Let $P\rightarrow M$ be a principal bundle, with structure group $G$. If $G$ has a representation $\rho:G\rightarrow GL(n,\mathbb{C})$, then we can define its associated vector bundle $E=P\times_{\rho}\mathbb{C}^{n}$.
Since a connection $A$ on $P$ induces a covariant differential $\nabla$ on $E$, I would say that the Chern classes defined on $P$ is the same to the Chern classes defined on $E$.
Is the above statement correct?
I got confused because one can define the so-called adjoint bundle $ad(P)=P\times_{Ad}\mathfrak{g}$, where $Ad$ represents the adjoint action of $G$ acting on its own Lie algebra $\mathfrak{g}$. Such a bundle has typical fiber $\mathfrak{g}$ being the Lie algebra of its own structure group.
Take the canonical line bundle over $\mathbb{CP}^{1}$ as an example. The total space of the principal bundle is $S^{3}$, which is non-trivial. However, starting from the principal bundle $S^{3}\rightarrow\mathbb{CP}^{1}$, the adjoint bundle seems to be $\mathbb{CP}^{1}\times\mathbb{R}$, which is trivial, because its structure group $U(1)$ is abelian and the first Stiefel-Whitney class is zero.
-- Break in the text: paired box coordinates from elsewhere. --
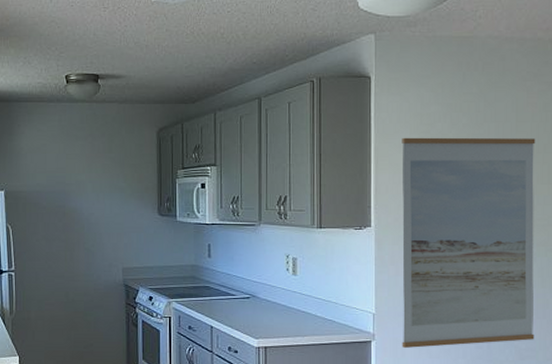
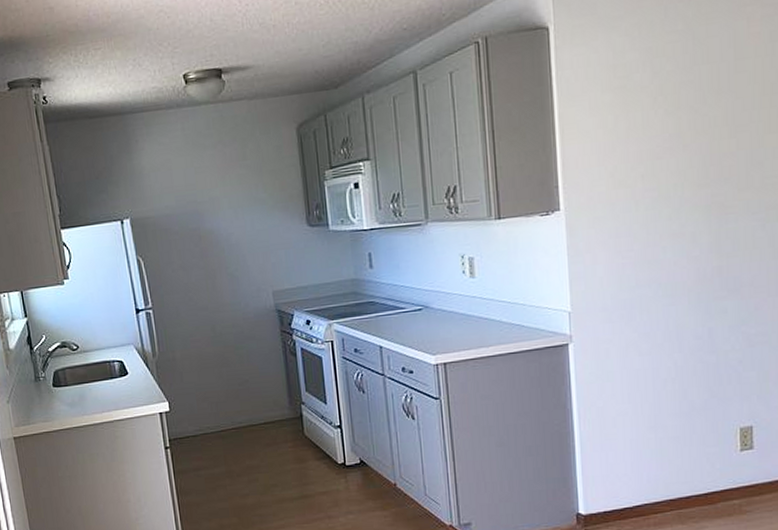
wall art: present [402,137,536,348] -> none [591,77,766,348]

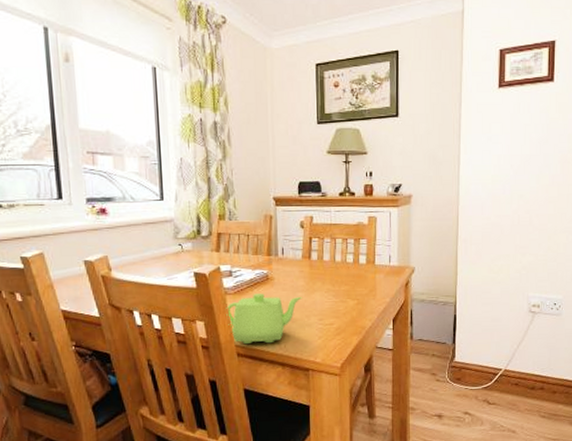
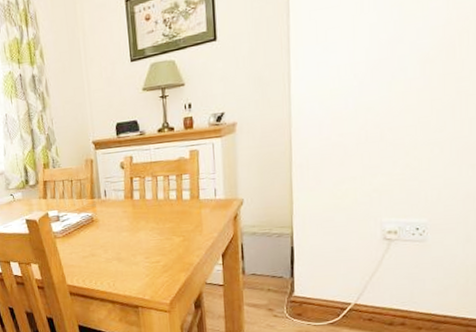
teapot: present [226,293,302,344] -> none [56,235,127,283]

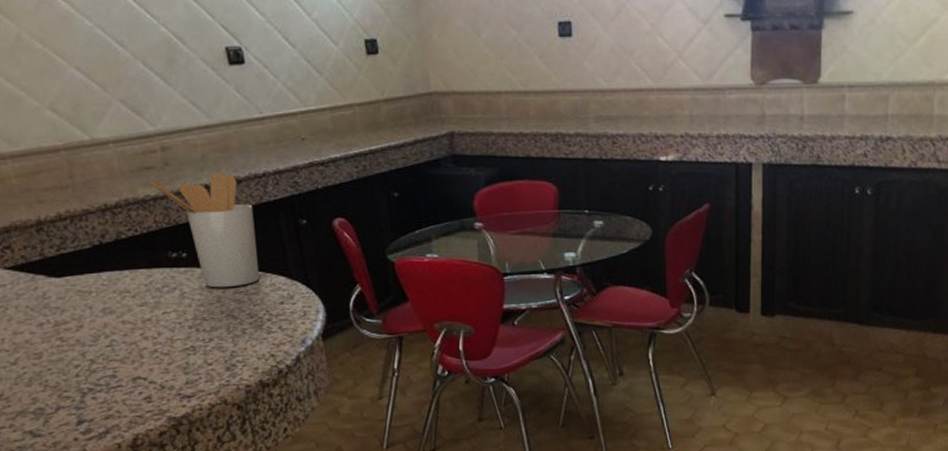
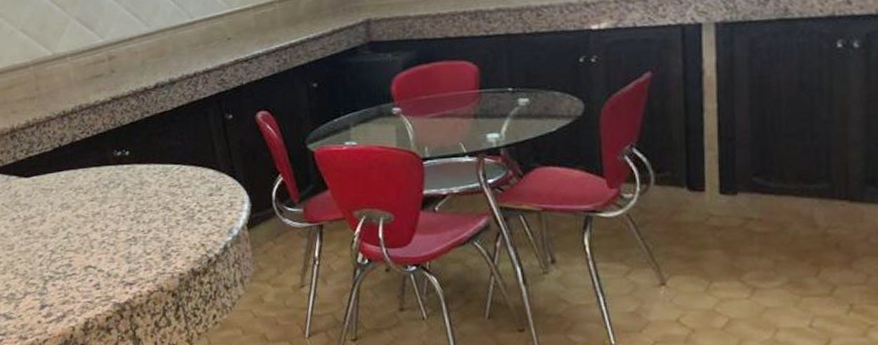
utensil holder: present [150,173,259,288] -> none [99,76,191,183]

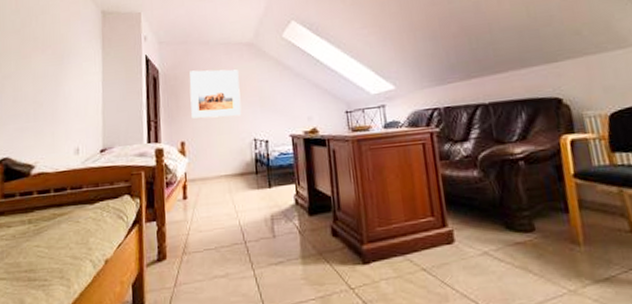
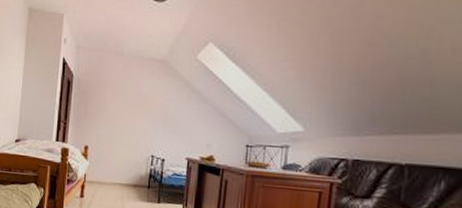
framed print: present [189,69,242,119] -> none [97,79,147,131]

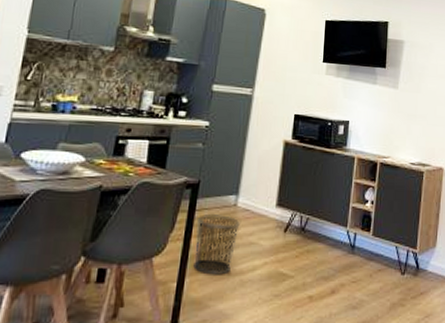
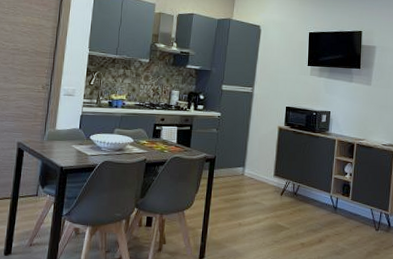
waste bin: present [193,213,240,275] -> none [214,180,247,225]

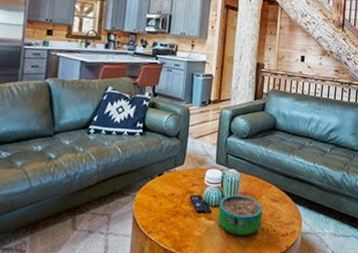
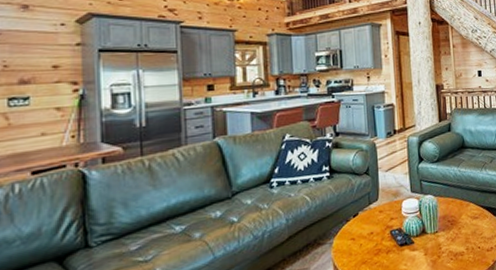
decorative bowl: present [218,195,263,236] -> none [421,218,466,261]

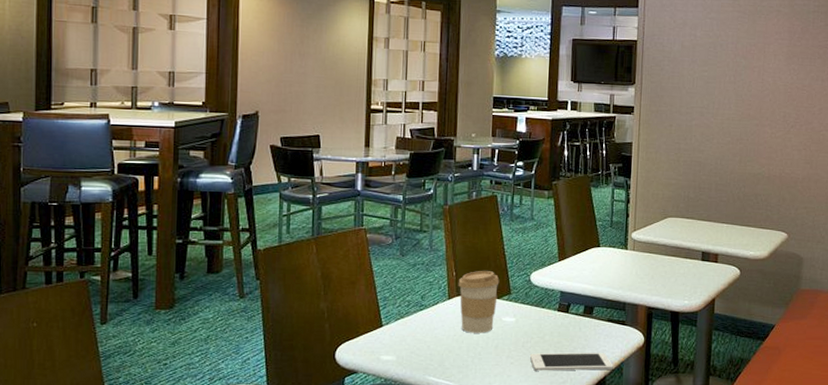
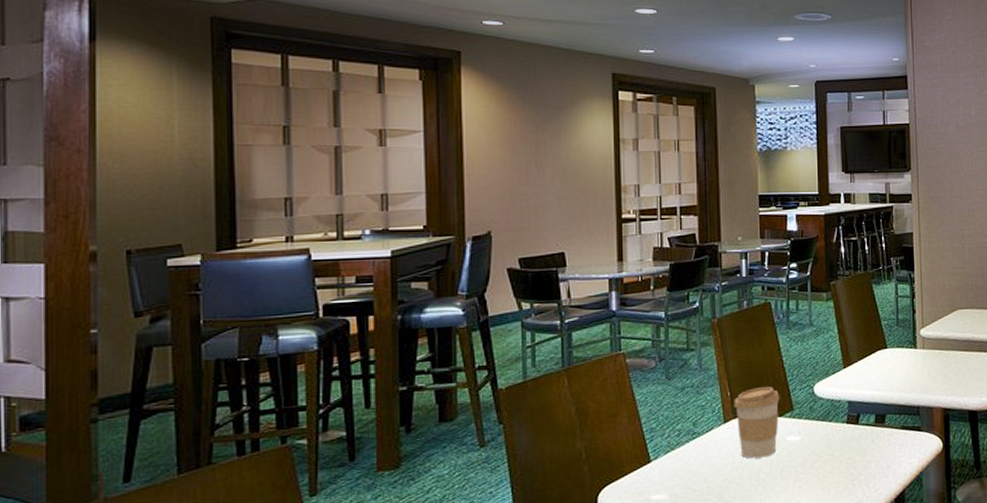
cell phone: present [529,352,613,371] -> none [819,463,912,493]

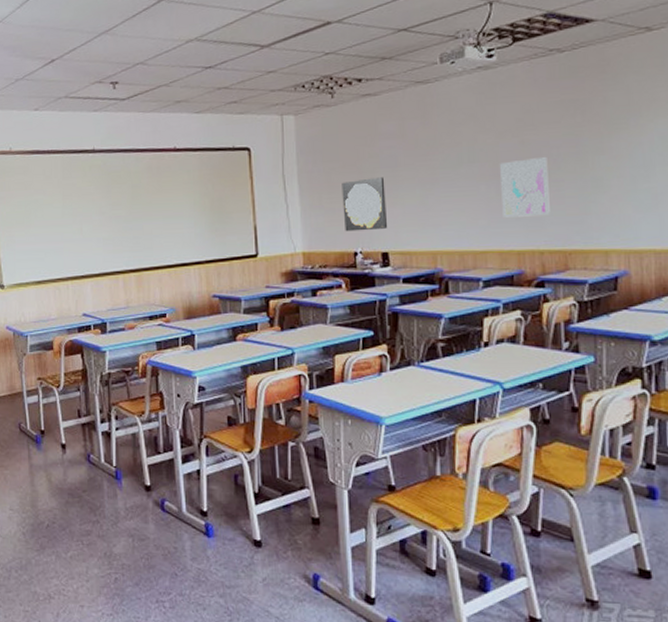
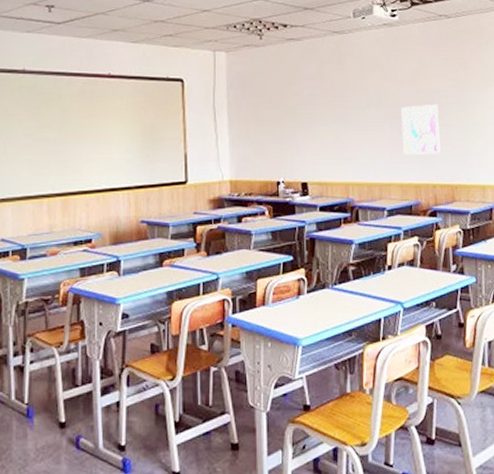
wall art: present [342,177,387,232] -> none [267,114,306,162]

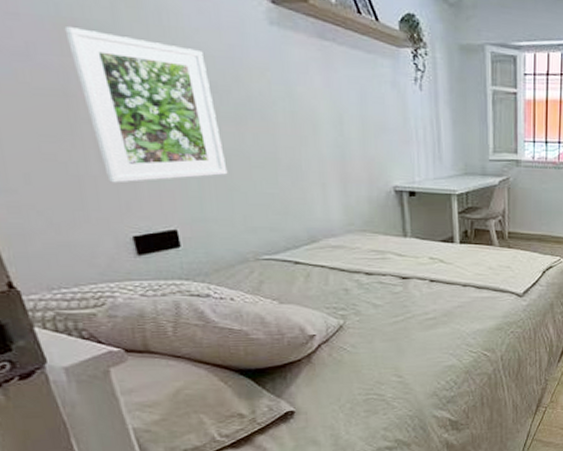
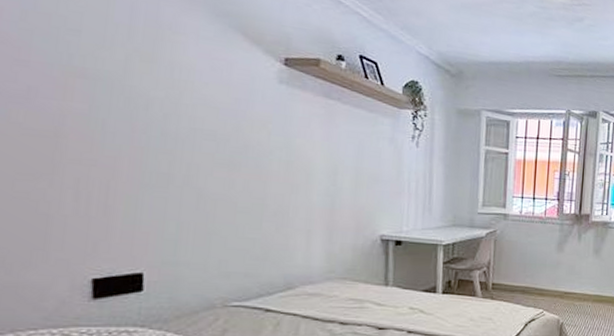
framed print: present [64,27,228,183] -> none [72,75,211,224]

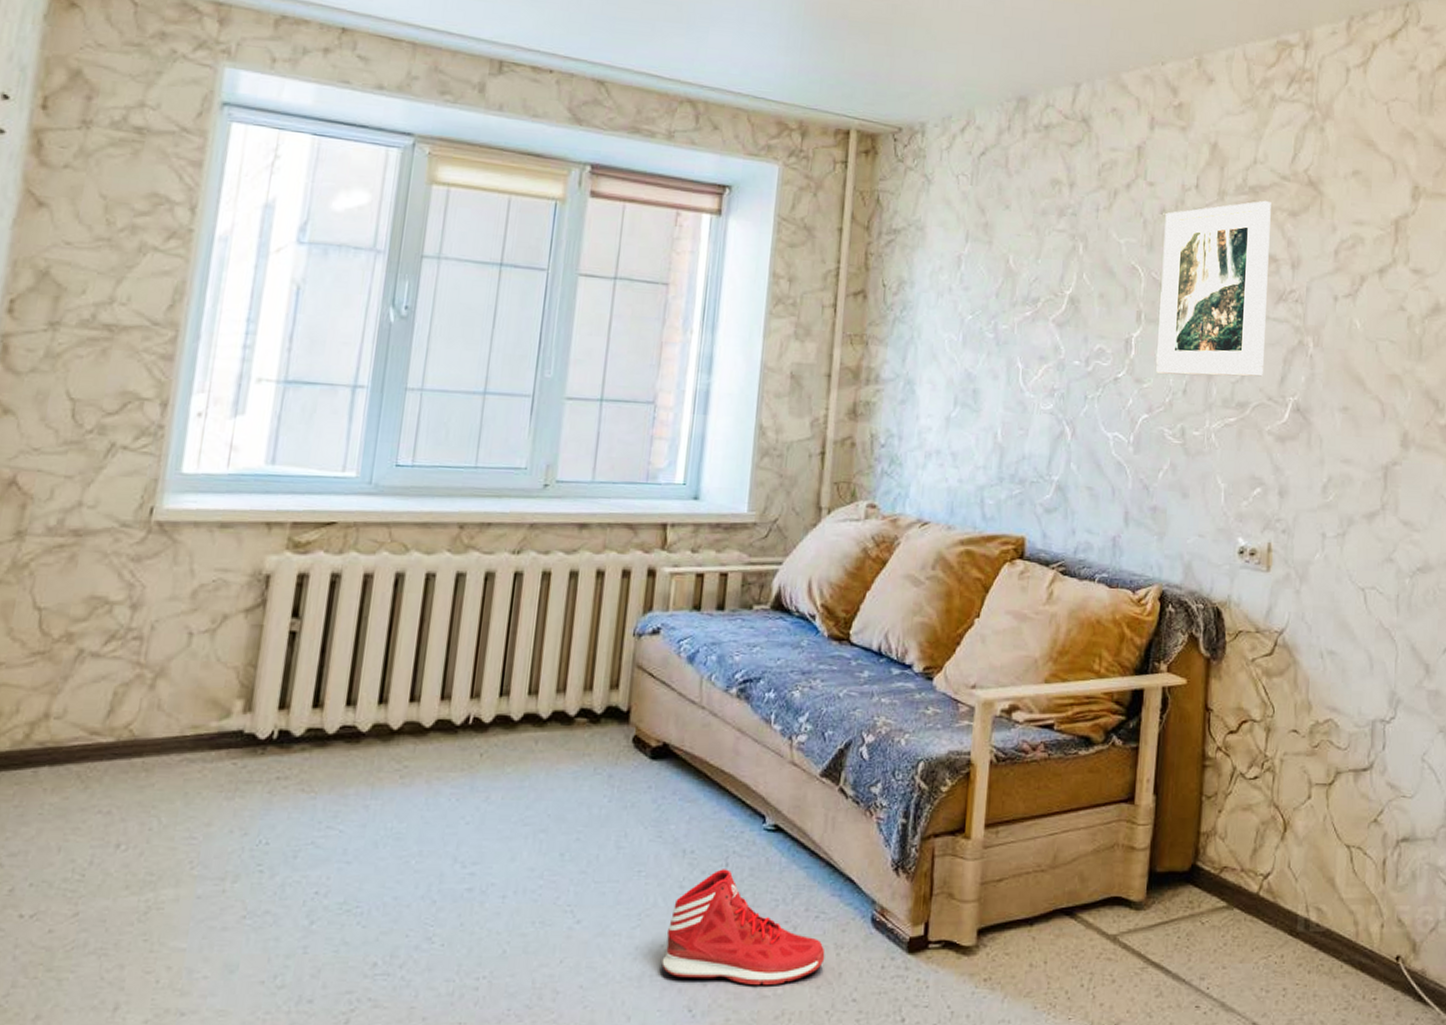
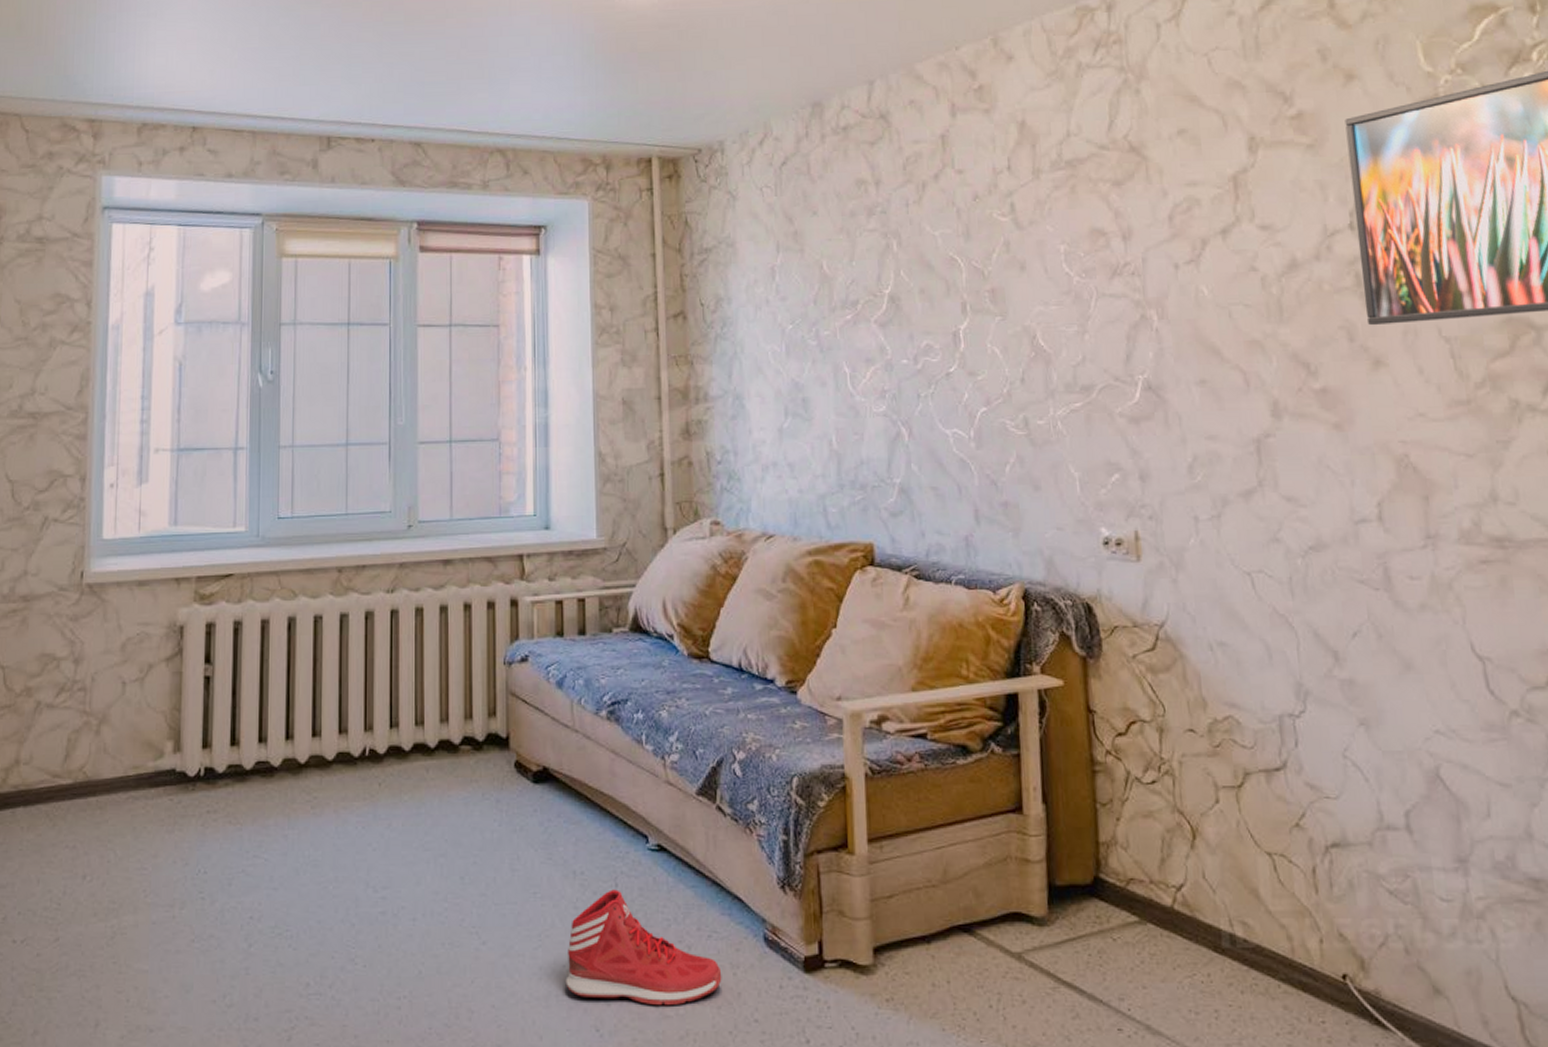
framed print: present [1156,200,1271,377] -> none [979,173,1106,365]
Now, both the trivial line bundle and the canonical line bundle are the associated vector bundle of the same hopf fibration, but the adjoint bundle doesn't even have a Chern class.
Is that really true that the Chern class $c_{i}(P)$ of a principal bundle is same to the Chern class $c_{i}(E)$ of its associated vector bundle $E$?
In general, under what situation will the Chern class of a principal $G$-bundle be same to the Chern class of any of associated complex vector bundle?